Published: June 26, 2020 By

Collage with headshots of Dig, Chang and MishraClockwise from left: Dig, Chang and Mishra

CU Boulder has been selected to lead a new multi-university, industry-focused research Center on Pervasive Personalized Intelligence through the National Science Foundation.

The center already has support from several global corporations, and leaders say that the work done over the next five years will cement America’s strong position in computing and the Internet of Things.

The new center, created in partnership with Oregon State University, will operate under the Industry-University Cooperative Research Centers model. This setup is designed to help startups, large corporate partners and government agencies connect directly with university researchers to solve common research obstacles in a low-risk environment. The aim is to develop new technology faster and build out the U.S. workforce in critical areas.

The Internet of Things refers to the ever-growing and interconnected network of devices in our lives, such as smart thermostats, that are changing the way we live and interact with the world. The center specifically looks at pervasive personalized intelligence with a goal of enabling new technologies that are predictive to users’ needs instead of reactive by using machine learning and artificial intelligence. PPI touches on many industries including precision agriculture, energy, aerospace, manufacturing, personalized health, smart cities and homes, and transportation. The center will also explore questions around mobility, privacy, and context awareness.

Danny Dig is the executive director of the center and an associate professor in the Department of Computer Science. He said he is excited to see where the center will go over the next few years.
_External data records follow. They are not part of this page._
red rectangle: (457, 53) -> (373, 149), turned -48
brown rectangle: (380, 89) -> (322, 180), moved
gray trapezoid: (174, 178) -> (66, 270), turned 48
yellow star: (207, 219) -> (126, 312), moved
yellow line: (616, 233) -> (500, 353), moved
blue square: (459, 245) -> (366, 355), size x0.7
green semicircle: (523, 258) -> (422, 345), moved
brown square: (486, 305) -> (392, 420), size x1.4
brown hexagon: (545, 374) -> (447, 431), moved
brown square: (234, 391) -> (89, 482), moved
“The challenges around intelligent IoT systems are beyond what any industry or university can solve in isolation,” he said. “In the post-coronavirus world, industry and academia need each other more than ever before to leverage access to resources and expertise. It’s been said that if you want to go fast, you go alone, but if you want to go far, you go with others.”
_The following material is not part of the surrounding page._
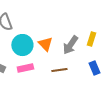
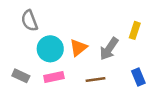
yellow rectangle: (91, 39) -> (135, 30), moved
orange triangle: (45, 44) -> (78, 48), turned 35

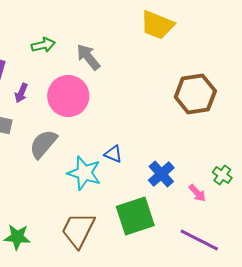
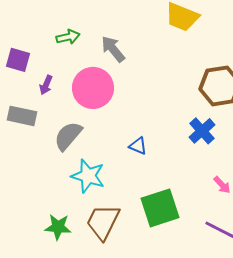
cyan star: (84, 173) -> (88, 176), moved
blue cross: (161, 174) -> (202, 131), moved
green star: (17, 237) -> (58, 227), moved

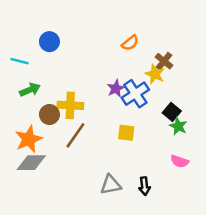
The center officially starts in September, and many researchers within it come from the College of Engineering and Applied Science. Associate Professor Evan Chang and Professor Shiv Mishra will serve as co-site directors along with Dig. In all, more than 40 computer science graduate students at OSU and CU Boulder are expected to work on projects related to the center.

Dig said many of the groups interested in joining are global high-tech companies as well as medium-size companies and startups from Oregon, Colorado and Silicon Valley. So far, Intel, NEC Corporation and Dell Technologies have all pledged membership along with Itron, Trimble, Daimler Trucks North America and Galois. 

Interim Dean Keith Molenaar said the center will foster CU’s global leadership in the field.

“The award of this prestigious center is the culmination of our expert faculty working with industry leaders on meaningful collaborations over the years,” he said. “It will be a powerful tool to solve some of society’s most important technological challenges. This academic-industry combination solidifies CU Boulder as a global leader and a place where exciting discoveries are happening.” 

The center will host a formal opening and workshop virtually Sept. 14-18 with daily sessions lasting about two hours. 

“These are interesting times to launch an industry center, but we are committed to turning adversity into advantage for our industry members,” he said.